Yves: Can reuse existing list.
Anish: Issue 3) (Yves) 202 vs 204 4) possible HTTP header signalling binding, MEP
Mike: Actions, ownership:
<noah> Noah is a bit worried about (a) whether having HTTP headers for the MEP is actually a good idea (b) even if it is in principle, I want to be careful about anything that would take us back through CR and (c) I want to watch for interop issues with the existing binding.
<noah> Anish: regrets for next two weeks
<scribe> ACTION: Anish to start email discussion of what does FAF really mean? [recorded in http://www.w3.org/2006/03/04-xmlprotocol-minutes.html#action01]
<scribe> ACTION: Yves to start discussion of 202 vs. 204 [recorded in http://www.w3.org/2006/03/04-xmlprotocol-minutes.html#action02]
<scribe> ACTION: Marc to start discussion of possible HTTP header signalling binding/MEP [recorded in http://www.w3.org/2006/03/04-xmlprotocol-minutes.html#action03]
<cferris> could I request that people identify emails in the archives for which they think identifies any substantive points related to the part3 spec so that the editors don't have to wade through every one of them?
Note: What does FAF mean and what timing issues are there are actually the same issue (actioned to Anish)
<noah> My key points are effectively in the resolution:
Chris: Could people please provide pointers to key emails in previous discussion of "what does FAF mean" issue.
Mike: This seems part of starting email discussion.
<noah> 1) Timing is an issue. In particular, the MEP should NOT be used for transports on which you have to wait for actual network traffic before proceeding at the sender.
<noah> 2) Therefore, this MEP is mainly for datagram-like protocols.
<noah> Chris, those two points are my main input.
Mike: Meet a week from Wednesday?
Omnes: General approval.
<anish> noah, what MEP would you use for queueing/messaging/jms?

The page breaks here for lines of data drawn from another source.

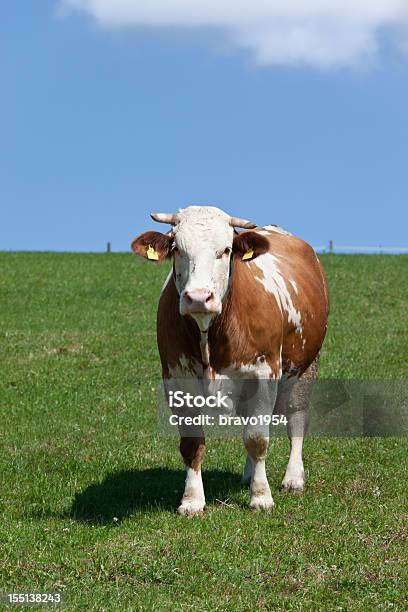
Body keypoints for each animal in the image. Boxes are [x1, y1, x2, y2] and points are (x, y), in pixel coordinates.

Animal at [132, 206, 330, 516]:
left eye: (225, 250)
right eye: (177, 248)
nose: (198, 297)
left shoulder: (264, 374)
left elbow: (257, 438)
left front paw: (261, 496)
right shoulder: (176, 378)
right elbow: (192, 443)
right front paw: (192, 500)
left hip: (307, 363)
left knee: (296, 415)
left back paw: (293, 477)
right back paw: (250, 474)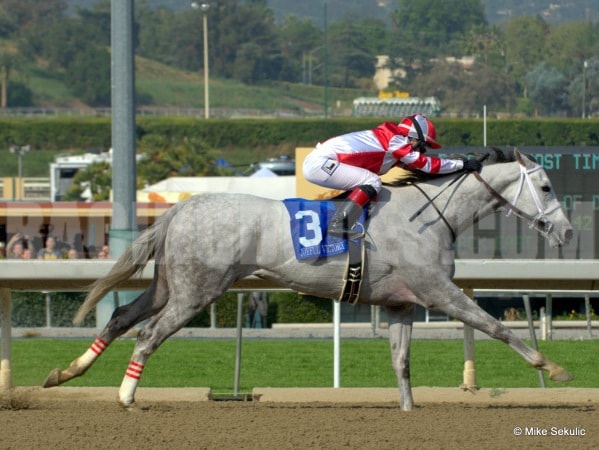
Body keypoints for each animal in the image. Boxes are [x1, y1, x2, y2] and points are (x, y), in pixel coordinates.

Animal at [43, 148, 574, 411]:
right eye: (547, 187)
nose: (567, 232)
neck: (427, 215)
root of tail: (181, 208)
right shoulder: (437, 291)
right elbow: (495, 327)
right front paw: (553, 368)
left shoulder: (400, 303)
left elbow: (401, 362)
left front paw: (409, 413)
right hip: (197, 291)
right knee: (148, 335)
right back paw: (126, 397)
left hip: (168, 286)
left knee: (121, 318)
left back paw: (64, 373)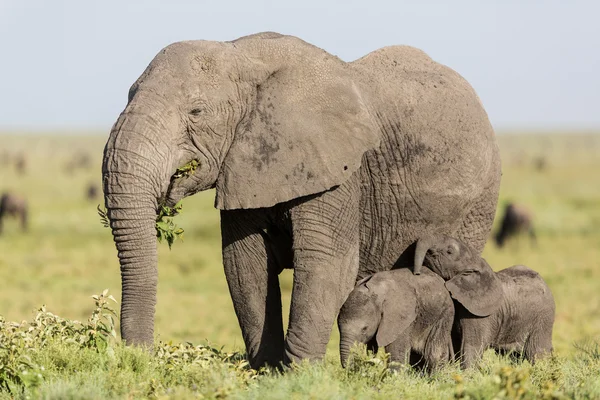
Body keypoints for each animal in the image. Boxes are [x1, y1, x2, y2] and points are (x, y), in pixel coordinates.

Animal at [104, 31, 502, 368]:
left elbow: (327, 264)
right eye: (128, 94)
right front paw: (266, 371)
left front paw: (298, 374)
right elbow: (244, 265)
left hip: (481, 200)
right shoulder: (243, 165)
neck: (243, 55)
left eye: (197, 112)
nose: (142, 358)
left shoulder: (339, 172)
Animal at [414, 234, 556, 368]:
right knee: (512, 356)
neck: (476, 263)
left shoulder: (479, 315)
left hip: (543, 319)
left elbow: (472, 345)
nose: (416, 273)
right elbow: (456, 343)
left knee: (538, 353)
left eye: (449, 251)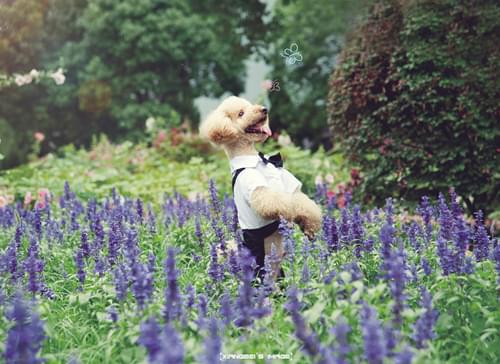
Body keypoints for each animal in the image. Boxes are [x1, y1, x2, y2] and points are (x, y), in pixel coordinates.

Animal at [198, 96, 320, 282]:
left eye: (249, 106)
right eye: (241, 113)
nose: (264, 109)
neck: (258, 161)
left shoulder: (286, 182)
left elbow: (301, 201)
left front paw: (310, 227)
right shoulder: (260, 193)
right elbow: (280, 203)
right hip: (259, 270)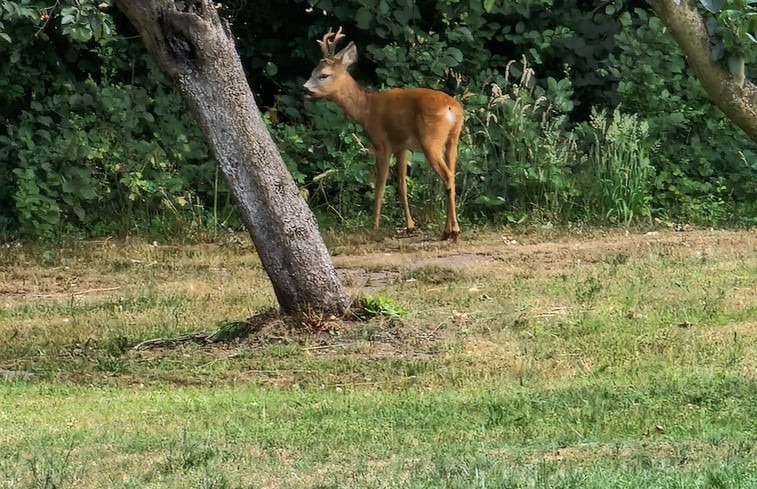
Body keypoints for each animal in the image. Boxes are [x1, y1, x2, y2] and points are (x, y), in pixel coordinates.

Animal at [302, 26, 460, 240]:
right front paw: (410, 226)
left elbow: (380, 186)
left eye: (324, 75)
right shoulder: (402, 146)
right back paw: (449, 229)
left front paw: (374, 225)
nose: (305, 89)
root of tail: (451, 108)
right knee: (452, 175)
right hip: (452, 140)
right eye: (312, 72)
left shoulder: (381, 143)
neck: (366, 108)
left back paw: (452, 231)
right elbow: (402, 185)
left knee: (447, 176)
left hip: (431, 140)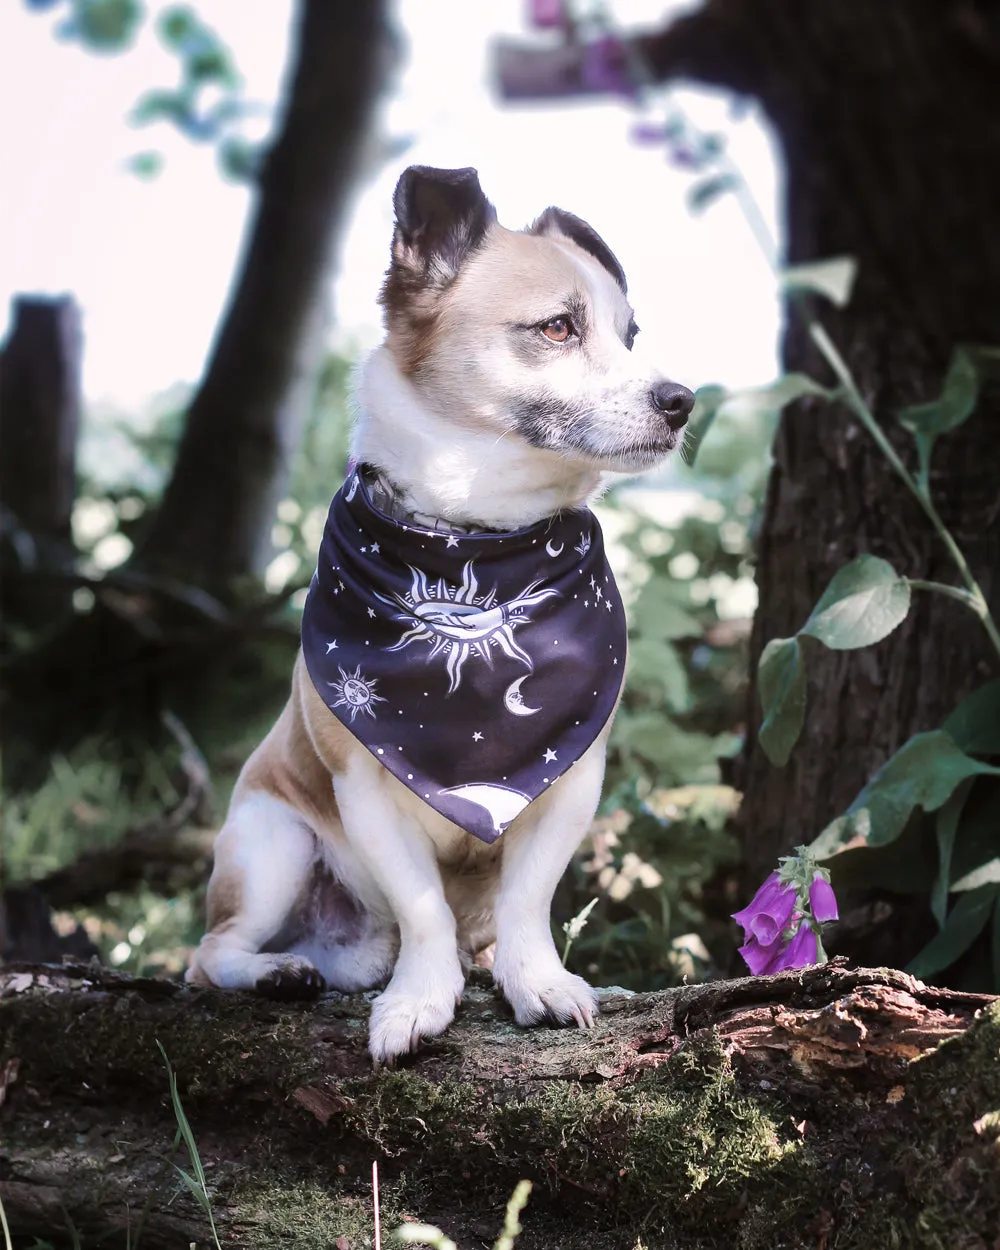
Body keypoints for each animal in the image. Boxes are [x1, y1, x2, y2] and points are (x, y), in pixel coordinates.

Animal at [187, 166, 690, 1065]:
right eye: (558, 327)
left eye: (631, 333)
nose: (683, 400)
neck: (474, 544)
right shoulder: (367, 795)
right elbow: (422, 906)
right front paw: (419, 1000)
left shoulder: (571, 784)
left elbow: (528, 899)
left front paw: (540, 981)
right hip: (271, 841)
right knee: (209, 954)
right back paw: (277, 972)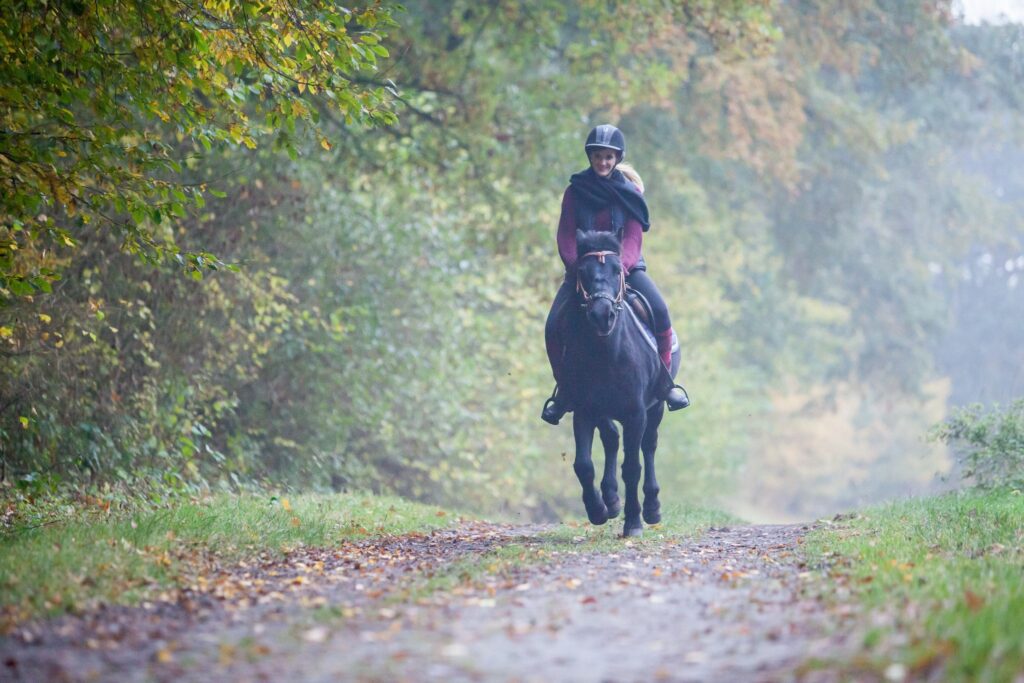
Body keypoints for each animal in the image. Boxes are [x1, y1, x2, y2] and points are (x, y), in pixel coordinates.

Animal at [561, 232, 679, 536]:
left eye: (617, 270)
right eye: (583, 271)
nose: (602, 315)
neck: (607, 353)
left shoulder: (636, 413)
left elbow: (633, 467)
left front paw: (634, 522)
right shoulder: (585, 410)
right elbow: (583, 464)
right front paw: (598, 510)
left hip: (656, 406)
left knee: (648, 445)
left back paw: (651, 507)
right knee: (612, 440)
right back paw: (611, 499)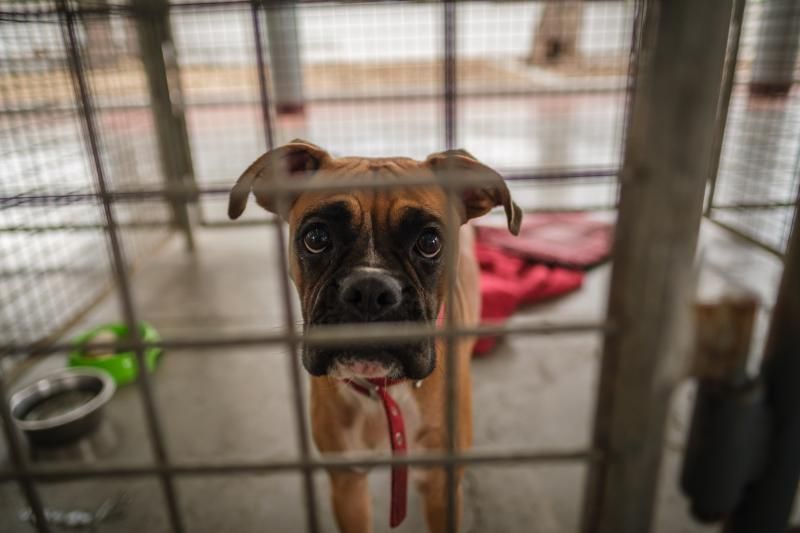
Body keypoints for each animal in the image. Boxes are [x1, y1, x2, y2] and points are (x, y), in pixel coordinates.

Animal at [228, 139, 520, 528]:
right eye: (316, 238)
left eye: (430, 242)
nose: (369, 289)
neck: (382, 392)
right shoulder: (347, 486)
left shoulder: (441, 489)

<anish> that is where it gets tricky
<cferris> thanks, noah
Mike: Next meeting March 15
Noah: I believe my draft is a useful starting point. Group should read it keeping in mind that this should be headed quickly toward Rec.
<scribe> ACTION: Noah to suggest how the group should proceed in reviewing draft (suggestion will probably be what I just said) [recorded in http://www.w3.org/2006/03/04-xmlprotocol-minutes.html#action04]
Mike: Anything else?
<cferris> DaveH, did you mean Noah instead of Mike in reference to "my draft"?